### TASK PROMPT
Take the entries below and print only the lines from the one with "h sans céder" through the one with "3,5 %. L’opération", exactly as they stand, both ends included.

[DATA EXCERPTS]

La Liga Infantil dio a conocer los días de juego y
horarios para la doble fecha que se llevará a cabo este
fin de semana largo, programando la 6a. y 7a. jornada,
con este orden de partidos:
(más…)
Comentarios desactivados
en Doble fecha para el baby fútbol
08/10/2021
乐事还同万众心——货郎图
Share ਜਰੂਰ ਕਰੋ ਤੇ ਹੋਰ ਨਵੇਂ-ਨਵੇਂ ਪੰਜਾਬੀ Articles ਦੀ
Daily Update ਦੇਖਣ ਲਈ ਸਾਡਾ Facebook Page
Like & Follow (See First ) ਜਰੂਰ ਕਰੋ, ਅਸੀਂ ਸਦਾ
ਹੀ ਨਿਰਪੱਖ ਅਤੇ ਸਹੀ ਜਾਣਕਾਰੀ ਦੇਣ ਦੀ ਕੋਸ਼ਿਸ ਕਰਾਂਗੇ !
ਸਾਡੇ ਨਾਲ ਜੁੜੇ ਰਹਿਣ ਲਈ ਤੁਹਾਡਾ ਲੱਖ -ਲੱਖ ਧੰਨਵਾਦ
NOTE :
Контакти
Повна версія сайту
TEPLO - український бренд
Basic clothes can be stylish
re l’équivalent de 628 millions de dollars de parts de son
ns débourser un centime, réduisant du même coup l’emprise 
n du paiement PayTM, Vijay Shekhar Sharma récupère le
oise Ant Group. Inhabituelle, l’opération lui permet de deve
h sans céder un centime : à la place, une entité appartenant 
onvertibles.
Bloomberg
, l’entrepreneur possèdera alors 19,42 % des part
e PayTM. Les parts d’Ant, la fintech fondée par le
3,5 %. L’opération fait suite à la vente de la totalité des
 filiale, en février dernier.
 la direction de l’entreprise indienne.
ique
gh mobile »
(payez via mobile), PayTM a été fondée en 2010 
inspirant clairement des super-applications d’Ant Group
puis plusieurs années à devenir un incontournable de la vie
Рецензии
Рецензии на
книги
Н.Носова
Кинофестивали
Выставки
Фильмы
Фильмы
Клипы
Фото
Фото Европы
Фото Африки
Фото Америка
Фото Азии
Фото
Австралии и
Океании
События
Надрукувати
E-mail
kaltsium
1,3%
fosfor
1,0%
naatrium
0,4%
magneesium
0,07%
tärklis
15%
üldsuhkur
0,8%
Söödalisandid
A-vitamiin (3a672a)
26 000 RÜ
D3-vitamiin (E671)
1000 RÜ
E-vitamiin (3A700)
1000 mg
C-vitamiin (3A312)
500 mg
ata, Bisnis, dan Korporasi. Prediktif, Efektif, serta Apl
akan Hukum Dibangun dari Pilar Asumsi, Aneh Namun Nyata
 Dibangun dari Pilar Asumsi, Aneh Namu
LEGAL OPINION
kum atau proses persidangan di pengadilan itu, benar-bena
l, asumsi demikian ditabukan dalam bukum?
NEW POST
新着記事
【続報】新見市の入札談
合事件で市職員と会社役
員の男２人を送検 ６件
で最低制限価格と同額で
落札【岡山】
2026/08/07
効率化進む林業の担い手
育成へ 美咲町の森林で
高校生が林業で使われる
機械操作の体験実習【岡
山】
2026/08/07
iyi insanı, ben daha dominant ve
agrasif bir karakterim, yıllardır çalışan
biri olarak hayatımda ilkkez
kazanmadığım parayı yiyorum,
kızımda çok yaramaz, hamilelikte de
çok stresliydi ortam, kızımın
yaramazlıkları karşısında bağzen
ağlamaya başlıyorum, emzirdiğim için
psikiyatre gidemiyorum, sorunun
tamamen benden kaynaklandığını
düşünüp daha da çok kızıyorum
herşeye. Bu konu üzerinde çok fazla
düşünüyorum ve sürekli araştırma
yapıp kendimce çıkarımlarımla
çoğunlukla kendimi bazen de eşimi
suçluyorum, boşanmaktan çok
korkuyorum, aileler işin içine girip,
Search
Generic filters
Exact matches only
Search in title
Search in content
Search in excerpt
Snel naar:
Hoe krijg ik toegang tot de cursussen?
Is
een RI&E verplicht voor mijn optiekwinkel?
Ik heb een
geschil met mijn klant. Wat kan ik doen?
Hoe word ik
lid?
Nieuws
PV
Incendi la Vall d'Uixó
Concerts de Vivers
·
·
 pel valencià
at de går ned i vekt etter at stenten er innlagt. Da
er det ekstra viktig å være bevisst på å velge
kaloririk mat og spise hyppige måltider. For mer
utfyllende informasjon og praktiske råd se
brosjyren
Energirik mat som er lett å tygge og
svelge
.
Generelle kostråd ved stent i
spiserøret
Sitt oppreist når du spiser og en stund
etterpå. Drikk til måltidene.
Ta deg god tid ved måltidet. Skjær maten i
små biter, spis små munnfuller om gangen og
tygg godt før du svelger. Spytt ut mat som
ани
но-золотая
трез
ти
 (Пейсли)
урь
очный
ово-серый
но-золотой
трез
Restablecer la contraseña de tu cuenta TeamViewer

[/DATA EXCERPTS]

### RESPONSE BOX
h sans céder un centime : à la place, une entité appartenant 
onvertibles.
Bloomberg
, l’entrepreneur possèdera alors 19,42 % des part
e PayTM. Les parts d’Ant, la fintech fondée par le
3,5 %. L’opération fait suite à la vente de la totalité des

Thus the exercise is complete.